A short, stout woman with steel-gray curls came up to him. “I’m sorry for your loss,” she said. Her voice was familiar. He glanced at his mother, who gave a small shrug.

“Uh . . . how did you know Lauren?” he asked.

“I don’t. I work for you. I’m Cookie Goldberg. Your virtual assistant.”

“Oh! Hi. Uh . . . right.” Cookie lived in New York. Long Island. They’d never met face-to-face, though he’d seen her on Zoom and Skype often enough.

“Yeah, well, I’m . . . shit. I’m so sorry for you, Joshua. My heart is breaking for you.” Her raspy voice cracked, and she looked a little shocked at her own words. “Okay. I got a long drive home. Call me if you need anything.”

She turned and left.

“She works for you, but you didn’t recognize her? You only have one employee, Josh,” his mother chided gently.

“She’s out of context,” he said, sitting back down.

He didn’t eat, or maybe he did. Darius, Jen’s husband, got him a glass of wine, forgetting that Josh didn’t drink. Eventually, Josh got to hold Octavia. Was she still his niece? He was her dead aunt’s widowed husband. Did he still get to claim her and Sebastian? Was he still Uncle Josh?

Sebastian, age four, wailed, inconsolable despite Darius’s best efforts. The kid was just old enough to understand Auntie Lauren was never coming back. Josh envied him. No stiff upper lip there. He was crying the way Josh wanted to: unfettered, anguished, horrified.
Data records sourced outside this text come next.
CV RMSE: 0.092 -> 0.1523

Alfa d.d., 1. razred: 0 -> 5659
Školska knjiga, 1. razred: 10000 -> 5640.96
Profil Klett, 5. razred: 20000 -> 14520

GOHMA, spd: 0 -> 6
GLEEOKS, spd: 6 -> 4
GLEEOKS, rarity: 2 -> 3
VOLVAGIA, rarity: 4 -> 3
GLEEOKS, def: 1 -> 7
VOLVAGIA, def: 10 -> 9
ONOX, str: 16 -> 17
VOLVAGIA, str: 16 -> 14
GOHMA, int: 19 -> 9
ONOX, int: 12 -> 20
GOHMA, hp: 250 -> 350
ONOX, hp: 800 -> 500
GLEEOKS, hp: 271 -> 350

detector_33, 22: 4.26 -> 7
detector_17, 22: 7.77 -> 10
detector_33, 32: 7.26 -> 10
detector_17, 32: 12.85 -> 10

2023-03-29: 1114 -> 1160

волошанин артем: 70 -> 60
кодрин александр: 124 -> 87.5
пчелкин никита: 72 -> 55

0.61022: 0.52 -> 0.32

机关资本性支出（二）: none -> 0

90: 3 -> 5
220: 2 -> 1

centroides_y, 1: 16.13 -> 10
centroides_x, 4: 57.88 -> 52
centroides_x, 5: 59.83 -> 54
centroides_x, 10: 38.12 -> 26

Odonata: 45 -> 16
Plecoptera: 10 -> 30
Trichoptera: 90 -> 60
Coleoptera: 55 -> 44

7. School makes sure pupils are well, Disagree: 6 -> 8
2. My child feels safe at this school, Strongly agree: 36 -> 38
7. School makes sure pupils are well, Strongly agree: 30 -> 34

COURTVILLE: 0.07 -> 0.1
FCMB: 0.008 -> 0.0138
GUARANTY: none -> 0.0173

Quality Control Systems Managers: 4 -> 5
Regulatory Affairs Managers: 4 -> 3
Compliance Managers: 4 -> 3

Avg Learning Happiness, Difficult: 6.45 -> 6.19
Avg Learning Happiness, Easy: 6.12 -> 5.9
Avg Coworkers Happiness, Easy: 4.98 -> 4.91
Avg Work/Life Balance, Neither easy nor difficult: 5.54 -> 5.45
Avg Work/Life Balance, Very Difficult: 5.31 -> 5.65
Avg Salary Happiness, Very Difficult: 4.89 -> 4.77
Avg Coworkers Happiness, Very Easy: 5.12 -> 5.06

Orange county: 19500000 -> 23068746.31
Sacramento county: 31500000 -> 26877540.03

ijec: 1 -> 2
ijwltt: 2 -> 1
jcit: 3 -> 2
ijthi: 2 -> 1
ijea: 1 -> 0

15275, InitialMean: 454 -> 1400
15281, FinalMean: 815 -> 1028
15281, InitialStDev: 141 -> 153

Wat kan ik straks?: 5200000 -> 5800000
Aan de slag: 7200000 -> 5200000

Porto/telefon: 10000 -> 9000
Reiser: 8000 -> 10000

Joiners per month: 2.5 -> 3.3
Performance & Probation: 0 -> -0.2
“Call if you need anything,” said Creepy Charlotte, her pale blue eyes eerie. She handed him a piece of paper. Her phone number, he assumed. As she moved in to hug him, Josh stuck out his hand at the same time. Awkward. Lauren would’ve fixed it so it would’ve been funny, but it stayed awkward. Charlotte lifted an eyebrow, but Josh wasn’t sure how to interpret that. He took the paper and put it in his pocket, then sat back down, but the paper rankled. It felt like betrayal, so he wadded it up and tossed it under the table with a silent apology to the cleaning staff. Those people, he pictured them saying. Throwing trash on the ground like animals.

He bent over and looked for it. “What are you doing?” his mother hissed.

“Stephanie,” he heard a woman say. “I’m so sorry! She was a lovely girl. Um . . . where’s Joshua?”

The wad was just out of reach. He stretched, heard his chair fall over behind him, grabbed the paper and stood up. Righted the chair. “Hi,” he said to his mother’s friend.

“Joshua, you remember Nina, right? From the lab?”

His mother had worked at Rhode Island Hospital’s lab for thirty years. He didn’t remember this woman. “Yes,” he lied, shaking her hand.

She pulled him in for a hug, and he winced. “So sorry for your loss, honey,” she said.

“Thank you.” He stood there another minute, then turned and went to the bathroom to throw out the paper. He didn’t want Creepy Charlotte’s number, or anyone’s number. He just wanted his wife not to be dead.

The face in the mirror was nearly unrecognizable. He lifted his hand to make sure he was really there. This had to be a dream, right? Groping under a table for a piece of paper, all these people he didn’t quite know . . . next thing would be he wouldn’t have any clothes on, and then he’d wake up next to his wife. He’d hold her close and breathe in the smell of her hair and she’d smile without opening her eyes.